## start Passage to read

Author and Entrepreneur Hawa Hassan

Hawa Hassan, author and entrepreneur

Photo credit: Khadija M. Farah

After pursuing a career in modeling, author and entrepreneur Hawa Hassan would later discover that food is an important vessel to tell stories that connect human experiences across cultures.

Hawa’s story begins in Somali where she says her childhood was “very, very happy.” After turning four, there was a shift as civil unrest in the country eventually led to her family fleeing for Kenya. Hawa was briefly settling into her new homeland and at the age of seven, a sponsorship opportunity for a girl presented itself and the difficult decision was made to have her move to Seattle, Washington in 19 where she would complete her schooling before moving to New York to pursue a career in modeling.

## end Passage to read

*Request 1*: Repeat the profile of Hawa Hassan starting at "Hawa’s story begins" and ending at "career in modeling.", swapping "Kenya" for "Ethiopia".
*Request 2*: Carry on the profile of Hawa Hassan from the point where the text stops.

## start Raw records

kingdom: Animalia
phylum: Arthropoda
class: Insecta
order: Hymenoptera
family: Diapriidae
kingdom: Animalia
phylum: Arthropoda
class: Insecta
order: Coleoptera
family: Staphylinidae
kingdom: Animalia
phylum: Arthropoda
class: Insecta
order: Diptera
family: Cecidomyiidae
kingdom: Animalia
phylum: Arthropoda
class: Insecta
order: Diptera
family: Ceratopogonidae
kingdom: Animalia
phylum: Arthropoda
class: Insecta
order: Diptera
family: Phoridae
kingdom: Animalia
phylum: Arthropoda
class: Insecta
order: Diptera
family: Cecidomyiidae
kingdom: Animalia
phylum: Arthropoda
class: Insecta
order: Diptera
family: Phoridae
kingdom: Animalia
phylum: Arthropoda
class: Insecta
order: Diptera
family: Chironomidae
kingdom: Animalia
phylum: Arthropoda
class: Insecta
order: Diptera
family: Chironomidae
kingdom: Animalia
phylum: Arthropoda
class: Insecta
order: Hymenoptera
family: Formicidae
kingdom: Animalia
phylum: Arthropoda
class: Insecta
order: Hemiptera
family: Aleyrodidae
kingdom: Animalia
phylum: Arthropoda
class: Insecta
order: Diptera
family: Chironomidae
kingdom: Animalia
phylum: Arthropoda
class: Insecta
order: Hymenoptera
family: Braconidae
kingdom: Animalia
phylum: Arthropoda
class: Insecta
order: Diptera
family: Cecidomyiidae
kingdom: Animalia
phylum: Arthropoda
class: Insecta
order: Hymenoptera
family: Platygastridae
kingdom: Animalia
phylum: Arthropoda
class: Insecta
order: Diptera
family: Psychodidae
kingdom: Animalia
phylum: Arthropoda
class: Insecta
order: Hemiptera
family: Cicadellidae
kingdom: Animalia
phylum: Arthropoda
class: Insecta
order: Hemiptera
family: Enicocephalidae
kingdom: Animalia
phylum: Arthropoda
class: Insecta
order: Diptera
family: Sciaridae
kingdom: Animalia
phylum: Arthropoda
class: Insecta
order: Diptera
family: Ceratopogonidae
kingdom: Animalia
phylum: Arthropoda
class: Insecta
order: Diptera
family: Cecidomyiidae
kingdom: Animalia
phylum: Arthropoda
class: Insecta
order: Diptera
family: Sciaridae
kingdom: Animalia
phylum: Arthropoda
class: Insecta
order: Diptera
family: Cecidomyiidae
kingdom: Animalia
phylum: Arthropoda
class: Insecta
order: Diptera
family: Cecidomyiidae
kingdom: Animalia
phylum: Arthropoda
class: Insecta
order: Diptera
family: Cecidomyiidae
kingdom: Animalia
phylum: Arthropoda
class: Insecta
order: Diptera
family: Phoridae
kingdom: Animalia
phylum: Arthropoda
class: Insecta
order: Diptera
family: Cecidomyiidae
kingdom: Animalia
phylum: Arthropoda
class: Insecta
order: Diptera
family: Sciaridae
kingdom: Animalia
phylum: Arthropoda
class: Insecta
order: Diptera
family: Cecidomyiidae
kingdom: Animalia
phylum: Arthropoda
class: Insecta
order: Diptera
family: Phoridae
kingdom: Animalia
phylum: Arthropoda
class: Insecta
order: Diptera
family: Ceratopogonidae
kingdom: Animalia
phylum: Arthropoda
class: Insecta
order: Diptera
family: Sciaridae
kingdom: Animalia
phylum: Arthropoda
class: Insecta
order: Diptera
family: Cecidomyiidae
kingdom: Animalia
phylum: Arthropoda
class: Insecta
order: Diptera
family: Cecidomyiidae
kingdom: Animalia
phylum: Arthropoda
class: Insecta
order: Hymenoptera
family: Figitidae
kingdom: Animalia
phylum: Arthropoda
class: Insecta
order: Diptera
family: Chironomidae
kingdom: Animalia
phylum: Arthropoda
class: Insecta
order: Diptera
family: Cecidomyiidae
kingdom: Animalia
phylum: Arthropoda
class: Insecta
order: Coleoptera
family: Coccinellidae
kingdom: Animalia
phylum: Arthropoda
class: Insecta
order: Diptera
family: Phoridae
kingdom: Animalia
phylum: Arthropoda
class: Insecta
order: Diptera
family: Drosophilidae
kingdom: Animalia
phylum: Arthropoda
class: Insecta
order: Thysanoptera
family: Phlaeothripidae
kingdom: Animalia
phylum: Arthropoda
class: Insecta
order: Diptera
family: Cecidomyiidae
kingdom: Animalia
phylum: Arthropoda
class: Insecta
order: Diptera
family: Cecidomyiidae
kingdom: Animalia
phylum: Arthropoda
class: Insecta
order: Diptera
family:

## end Raw records

*Answer 1*:
Hawa’s story begins in Somali where she says her childhood was “very, very happy.” After turning four, there was a shift as civil unrest in the country eventually led to her family fleeing for Ethiopia. Hawa was briefly settling into her new homeland and at the age of seven, a sponsorship opportunity for a girl presented itself and the difficult decision was made to have her move to Seattle, Washington in 19 where she would complete her schooling before moving to New York to pursue a career in modeling.

*Answer 2*:
She would reconnect with her mother for the first time since moving to America in 2008. “We were in the midst of getting to know each other and her seeing me as a fully developed adult, she was blown away at like my hair and my skin. She was so shocked, she was like, “This kid came back to me as one. She’s a whole person,” Hawa shares of the memory.

In 2014, her focus began to shift and slowly food took on a different meaning beyond sustenance. For Hawa, food became a vessel by which to tell stories that connect people across cultures and experiences. She would later pen “In Bibi’s Kitchen,” which captures recipes and stories from eight east African grandmothers, cementing her work as a storytelling with a James Beard Award.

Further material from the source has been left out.